Suppose finally $P$ is a \emph{maximal} ideal of $\pow[I]$, so that the set of complements of elements of $P$ is an \emph{ultrafilter} of $\pow[I]$.  Then the reduced product $\str M$ is called more precisely an \textbf{ultraproduct} of $(\str A_i\colon i\in I)$.  There is a trivial example:  For some $j$ in $I$, let $P$ be the \emph{principal} ideal $(I\setminus\{j\})$ of $\pow[I]$, that is, $P=\{X\included I\colon j\notin I\}$.  Then
\begin{equation*}
\prod_{i\in I}\str A_i/P\cong \str A_j.
\end{equation*}
All ultraproducts are thus if $I$ is finite; but if $I$ is infinite, then $P$ may contain all finite subsets of $I$, so that (since it is proper) it must not be principal.

\begin{lemma}
An ideal $P$ of $\pow[I]$ is maximal if and only if
\begin{equation}\label{c}
X\notin P\iff X\comp\in P.
\end{equation}
\end{lemma}

\begin{proof}
The set $\pow[I]$ can be considered as a ring in which sums are symmetric differences, and products are intersections.  Then ideals as defined above are just ideals in the ring-theoretic sense.  The ring $\pow[I]$ is then a \emph{Boolean} ring, because it satisfies the identity $x^2=x$.  If $P$ is a maximal ideal, then the quotient $\pow[I]/P$ is a field as well as a Boolean ring; therefore it must be a two-element field.   Thus \eqref c holds.  Conversely, any ideal with this property must be maximal.

_Source material_
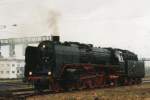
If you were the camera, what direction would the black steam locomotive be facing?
facing the viewer and to the left of the viewer
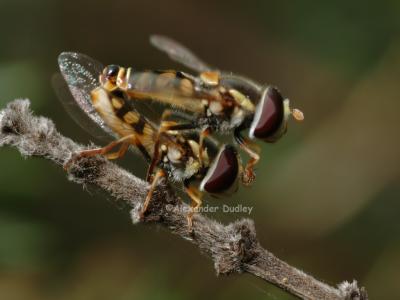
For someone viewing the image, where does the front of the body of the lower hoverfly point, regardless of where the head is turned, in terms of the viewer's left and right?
facing to the right of the viewer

_Check your understanding_
A. In the passage on ultraproducts above, list every word or phrase that is marked with the \emph command.
B. Continue the passage on ultraproducts from its last sentence, keeping its LaTeX notation.

_Answers for this exercise_
A. maximal, ultrafilter, principal, Boolean

B.
\end{proof}

Immediately we have:

\begin{lemma}\label{lnot}
If $P$ is a maximal ideal of $\pow[I]$, then \eqref g in $\sigma$ is preserved under negation.
\end{lemma}

Lemmas \ref{land}, \ref{exists}, and \ref{lnot} together yield:

\begin{theorem}[\L o\'s\footnote{The usual reference is \cite{MR0075156} although the theorem is not given clearly there.}]
If $P$ is a maximal ideal of $\pow[I]$, then \eqref g holds for all $\sigma$ (with parameters).
\end{theorem} 

As a special case, if each $\str A_i$ is the same structure $\str A$, so that in particular $\prod_{i\in I}A_i$ is the Cartesian power $A^I$, then the ultraproduct $\str M$ (that is $\str A^I/P$) is an \textbf{ultrapower} of $\str A$.
The diagonal embedding $a\mapsto(a\colon i\in I)$ of $\str A$ in $\str M$ is now an \emph{elementary embedding,} that is, for all sentences $\sigma$ with parameters from $A$ (or more precisely from the image of $A$ in $A^I$),
\begin{equation*}
\str M\models\sigma\iff\str A\models\sigma.
\end{equation*}
Considering the embedding as an inclusion (that is, identifying $\str A$ with its image in $\str M$), we may write then
\begin{equation*}
\str A\preccurlyeq\str M.
\end{equation*}

\section{Fields}\label{sect:fields}

We now consider the case where each structure $\str A_i$ is a field $K_i$.  Write
\begin{equation*}
\prod_{i\in I}K_i=R;
\end{equation*}
this is a ring in the usual way.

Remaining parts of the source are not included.